Bersusah Payah

Maret 11, 2019

Baca Juga


*play this song


Anak-anak tertawa riang. Mereka bergantian menggandeng panitia untuk berfoto bersama. Berdua saja atau berombongan dengan sekolahnya masing-masing. Tak ada lagi aturan-aturan yang mengikat, seperti tempo hari. Bebas saja berebutan naik panggung dengan latar belakang acara itu.

Sebenarnya, saya juga sudah menyelesaikan sedikit sesi foto kilat dengan para peserta diklat jurnalistik itu. Beberapa murid yang berasal dari sekolah saya dulu mengajak berfoto. Saya menyanggupinya sebagai bagian dari "laporan pertanggungjawaban" kepada Bunda -- guru mereka. Akh, saya diminta menjaga 11 siswanya yang sebenarnya sudah sangat mandiri berkeliaran di kota besar.

"Jadi, kapan pulang?" saya bertanya kepada salah satu siswa.

"Rencananya......"

Mereka hanya segelintir siswa yang akan berpisah dengan hiruk-pikuk kota Makassar. Puluhan lainnya juga sudah siap mengangkat koper atau ransel. Menyisakan secuil kenangan dari diklat yang berlangsung empat hari itu.

Ah, tidak. Bisa jadi banyak kenangan indah diantara kejadian-kejadian buruk yang beririsan satu sama lain.

Yah, saya tak pernah menyangka, gurat senyum akan kembali menyambangi wajah mereka, para panitia.

Terlalu banyak hal yang meleset dan menggelisahkan kepala. Imbasnya, gerutu dan caci maki mendarat setiap malamnya. Dari siapa lagi kalau bukan senior?

"Kenapa tidak bisa inisiatif sendiri? Maunya selalu diarahkan. Kan kalian panitianya!"

"Dari kemarin kan sudah diwanti-wanti!"

"Kenapa belum ada? Siapa yang punya tugas?"

"Memang kurang ajar sekali kalian ya!"

Betapa kepala menjadi mesin waktu paling realistis di muka bumi. Ia mampu memutar kenangan-kenangan masa silam. Flashback semacam itu menjelma dalam generasi yang berbeda. Tiba giliran mereka yang "harus" menjadi kapal-kapal kecil yang masih mengatur navigasi.
☆ ☆ ☆
§ Tugas yang Dikerjakan:
1. Tulis ulang seluruh listing di bawah ini dengan mengganti nama "sink" menjadi "basin" dan tanpa mengubah bagian lain. Gambarnya jangan disertakan.
2. Lanjutkan kisah tentang panitia diklat jurnalistik di Makassar di atas, mulai setelah kalimat terakhirnya.

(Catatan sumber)
☆ ☆ ☆
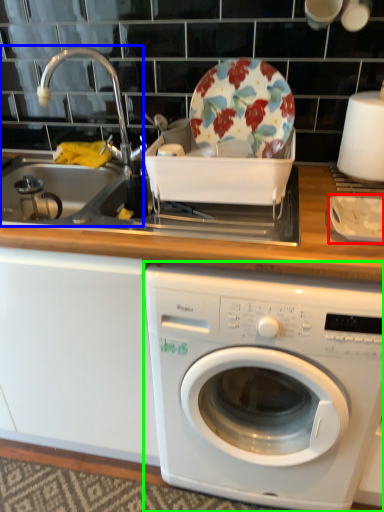
Question: Considering the real-world distances, which object is farthest from tableware (highlighted by a red box)? sink (highlighted by a blue box) or washing machine (highlighted by a green box)?

Choices:
 (A) sink
 (B) washing machine

Answer: (A)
☆ ☆ ☆
§ Jawaban per Tugas:
1.
Question: Considering the real-world distances, which object is farthest from tableware (highlighted by a red box)? basin (highlighted by a blue box) or washing machine (highlighted by a green box)?

Choices:
 (A) basin
 (B) washing machine

Answer: (A)

2.
Saban malam, mereka kenyang dengan omelan senior. Bersisisian dengan kami yang juga muak berkawan gelisah. Tak biasanya, kepanitiaan harus mengerahkan segala sumber dayanya. Bahkan, koordinator steering pun dibuat geleng-geleng kepala. Pikirannya terpaksa bergerak taktis dalam pekerjaan-pekerjaan paling teknis.

"Sabar ki, Kak," ujar siswa kepada seorang panitia, yang kamarnya selalu ditembus bising briefing para panitia. Saya tentu tak bisa menahan tawa.

Kehidupan berorganisasi memang begitu kejam. Kala kepala sudah menahan kantuk, pikiran masih dipaksa bekerja di luar kepala.

Akan tetapi, sejujurnya, saya merindukan hal semacam itu. Jika ditanyakan, apa hal yang paling dirindukan dari kerasnya kehidupan kota Makassar, saya takkan sungkan menjawab; kebersamaan dalam dunia sosial organisasi.

Kampus yang mengajarkan saya pengalaman semacam itu.

Kerja-kerja kepanitiaan di organisasi kampus yang mengundang rasa senasib sepenanggungan. Kerja-kerja yang mengundang rasa ingin menyerah. Kerja-kerja yang membuat sakit kepala. Kerja-kerja yang juga bisa membuat hati patah berkeping-keping. Kerja-kerja yang bisa membuat jiwa dan raga berkomplot tak sehat. Kerja-kerja yang terlihat tak pernah ada ujungnya.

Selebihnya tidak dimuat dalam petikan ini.